=== TASK MATERIAL ===
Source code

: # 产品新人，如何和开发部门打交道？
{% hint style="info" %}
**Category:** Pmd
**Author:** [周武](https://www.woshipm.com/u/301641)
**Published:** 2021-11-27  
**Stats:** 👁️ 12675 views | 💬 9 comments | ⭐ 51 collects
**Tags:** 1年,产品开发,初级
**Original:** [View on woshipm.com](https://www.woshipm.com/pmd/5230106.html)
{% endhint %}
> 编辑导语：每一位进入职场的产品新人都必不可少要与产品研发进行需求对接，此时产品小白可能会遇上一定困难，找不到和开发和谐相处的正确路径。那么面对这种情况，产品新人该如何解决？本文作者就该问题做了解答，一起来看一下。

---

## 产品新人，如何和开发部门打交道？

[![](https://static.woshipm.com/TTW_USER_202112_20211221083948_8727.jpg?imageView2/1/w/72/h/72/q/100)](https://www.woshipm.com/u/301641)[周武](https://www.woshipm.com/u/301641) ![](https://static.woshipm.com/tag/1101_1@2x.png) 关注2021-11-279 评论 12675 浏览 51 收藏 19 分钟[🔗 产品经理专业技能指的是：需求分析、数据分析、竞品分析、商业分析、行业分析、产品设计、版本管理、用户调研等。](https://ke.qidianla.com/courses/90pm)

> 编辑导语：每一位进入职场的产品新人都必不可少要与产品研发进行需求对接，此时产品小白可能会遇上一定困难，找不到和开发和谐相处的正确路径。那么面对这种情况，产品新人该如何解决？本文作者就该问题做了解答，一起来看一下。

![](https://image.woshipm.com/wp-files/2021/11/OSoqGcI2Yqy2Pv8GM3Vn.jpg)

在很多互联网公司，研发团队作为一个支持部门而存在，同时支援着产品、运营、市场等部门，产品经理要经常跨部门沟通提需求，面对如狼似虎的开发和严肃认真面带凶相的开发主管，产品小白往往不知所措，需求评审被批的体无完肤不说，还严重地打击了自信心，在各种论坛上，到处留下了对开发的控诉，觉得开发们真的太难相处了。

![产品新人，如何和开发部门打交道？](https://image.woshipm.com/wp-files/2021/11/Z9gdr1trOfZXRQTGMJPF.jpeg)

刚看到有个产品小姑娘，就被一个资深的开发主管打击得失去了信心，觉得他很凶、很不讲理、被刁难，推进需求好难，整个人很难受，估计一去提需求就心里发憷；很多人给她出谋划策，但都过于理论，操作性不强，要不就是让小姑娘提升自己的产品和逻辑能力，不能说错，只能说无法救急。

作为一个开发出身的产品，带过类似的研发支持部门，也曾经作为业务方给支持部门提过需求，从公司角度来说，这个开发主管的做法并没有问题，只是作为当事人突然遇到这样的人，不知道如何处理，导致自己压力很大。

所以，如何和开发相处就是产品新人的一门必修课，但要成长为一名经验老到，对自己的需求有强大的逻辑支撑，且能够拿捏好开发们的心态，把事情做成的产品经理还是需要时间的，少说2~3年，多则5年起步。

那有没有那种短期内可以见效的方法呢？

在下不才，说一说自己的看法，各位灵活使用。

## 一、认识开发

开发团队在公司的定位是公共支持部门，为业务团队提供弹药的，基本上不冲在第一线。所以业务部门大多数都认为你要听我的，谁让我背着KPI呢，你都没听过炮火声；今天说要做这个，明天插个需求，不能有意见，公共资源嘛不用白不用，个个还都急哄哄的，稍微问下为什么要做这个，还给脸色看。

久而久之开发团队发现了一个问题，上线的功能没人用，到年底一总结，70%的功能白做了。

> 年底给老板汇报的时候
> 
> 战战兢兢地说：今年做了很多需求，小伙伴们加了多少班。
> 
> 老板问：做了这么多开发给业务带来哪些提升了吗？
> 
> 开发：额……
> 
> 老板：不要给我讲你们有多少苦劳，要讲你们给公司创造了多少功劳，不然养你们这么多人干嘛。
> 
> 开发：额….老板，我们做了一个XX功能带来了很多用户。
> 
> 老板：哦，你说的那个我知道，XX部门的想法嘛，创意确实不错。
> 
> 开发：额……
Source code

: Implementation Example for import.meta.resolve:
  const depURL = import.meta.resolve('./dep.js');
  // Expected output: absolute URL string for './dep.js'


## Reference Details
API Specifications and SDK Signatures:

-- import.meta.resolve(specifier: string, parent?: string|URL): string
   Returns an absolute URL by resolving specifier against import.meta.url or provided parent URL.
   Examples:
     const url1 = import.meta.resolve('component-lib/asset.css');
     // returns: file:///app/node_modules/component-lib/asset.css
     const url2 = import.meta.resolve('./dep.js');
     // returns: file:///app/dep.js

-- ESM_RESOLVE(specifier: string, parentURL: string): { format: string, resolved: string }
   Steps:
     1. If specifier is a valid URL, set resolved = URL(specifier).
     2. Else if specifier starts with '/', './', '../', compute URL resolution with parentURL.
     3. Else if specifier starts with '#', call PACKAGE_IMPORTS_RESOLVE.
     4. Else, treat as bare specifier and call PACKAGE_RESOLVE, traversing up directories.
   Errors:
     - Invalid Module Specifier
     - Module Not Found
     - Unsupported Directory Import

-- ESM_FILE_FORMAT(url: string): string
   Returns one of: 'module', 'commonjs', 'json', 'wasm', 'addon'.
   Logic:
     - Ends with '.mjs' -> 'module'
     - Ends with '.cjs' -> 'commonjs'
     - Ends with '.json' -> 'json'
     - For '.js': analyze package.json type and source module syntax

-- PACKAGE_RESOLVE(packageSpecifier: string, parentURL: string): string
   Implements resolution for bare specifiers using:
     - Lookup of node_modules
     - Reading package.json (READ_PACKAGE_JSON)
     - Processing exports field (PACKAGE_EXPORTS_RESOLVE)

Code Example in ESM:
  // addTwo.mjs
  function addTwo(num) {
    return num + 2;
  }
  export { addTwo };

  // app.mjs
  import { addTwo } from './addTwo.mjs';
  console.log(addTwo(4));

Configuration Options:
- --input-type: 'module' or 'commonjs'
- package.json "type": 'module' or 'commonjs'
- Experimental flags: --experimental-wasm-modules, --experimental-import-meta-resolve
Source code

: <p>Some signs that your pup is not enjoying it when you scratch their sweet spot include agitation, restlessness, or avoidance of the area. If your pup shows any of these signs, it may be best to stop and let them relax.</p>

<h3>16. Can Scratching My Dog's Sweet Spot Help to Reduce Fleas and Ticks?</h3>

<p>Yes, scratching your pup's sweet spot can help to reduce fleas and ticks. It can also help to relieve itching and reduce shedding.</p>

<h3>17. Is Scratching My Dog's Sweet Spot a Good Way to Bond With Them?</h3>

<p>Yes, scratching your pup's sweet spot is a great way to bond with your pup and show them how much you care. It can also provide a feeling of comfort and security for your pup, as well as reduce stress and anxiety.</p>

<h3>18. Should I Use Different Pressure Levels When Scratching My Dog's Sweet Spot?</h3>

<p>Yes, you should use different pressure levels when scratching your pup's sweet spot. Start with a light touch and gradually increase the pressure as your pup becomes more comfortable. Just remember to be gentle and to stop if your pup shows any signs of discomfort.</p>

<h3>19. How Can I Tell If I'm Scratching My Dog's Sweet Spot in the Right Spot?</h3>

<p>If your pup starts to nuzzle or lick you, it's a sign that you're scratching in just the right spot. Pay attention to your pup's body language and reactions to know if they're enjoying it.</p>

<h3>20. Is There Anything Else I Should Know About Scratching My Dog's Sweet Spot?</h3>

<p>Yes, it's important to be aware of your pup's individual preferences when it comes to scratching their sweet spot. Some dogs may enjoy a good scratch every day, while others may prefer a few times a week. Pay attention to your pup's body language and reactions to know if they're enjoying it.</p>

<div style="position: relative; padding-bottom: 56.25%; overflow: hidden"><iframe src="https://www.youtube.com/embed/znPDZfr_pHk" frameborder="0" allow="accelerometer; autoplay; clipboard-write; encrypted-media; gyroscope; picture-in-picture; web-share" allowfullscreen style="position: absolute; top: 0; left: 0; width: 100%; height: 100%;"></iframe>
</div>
===
WORK ORDER -
Please copy the material above verbatim, beginning at the line that contains "let them relax.</p>" and stopping after the line that contains "<h3>18. Should I".

EXERCISE SOLUTION -
: <p>Some signs that your pup is not enjoying it when you scratch their sweet spot include agitation, restlessness, or avoidance of the area. If your pup shows any of these signs, it may be best to stop and let them relax.</p>

<h3>16. Can Scratching My Dog's Sweet Spot Help to Reduce Fleas and Ticks?</h3>

<p>Yes, scratching your pup's sweet spot can help to reduce fleas and ticks. It can also help to relieve itching and reduce shedding.</p>

<h3>17. Is Scratching My Dog's Sweet Spot a Good Way to Bond With Them?</h3>

<p>Yes, scratching your pup's sweet spot is a great way to bond with your pup and show them how much you care. It can also provide a feeling of comfort and security for your pup, as well as reduce stress and anxiety.</p>

<h3>18. Should I Use Different Pressure Levels When Scratching My Dog's Sweet Spot?</h3>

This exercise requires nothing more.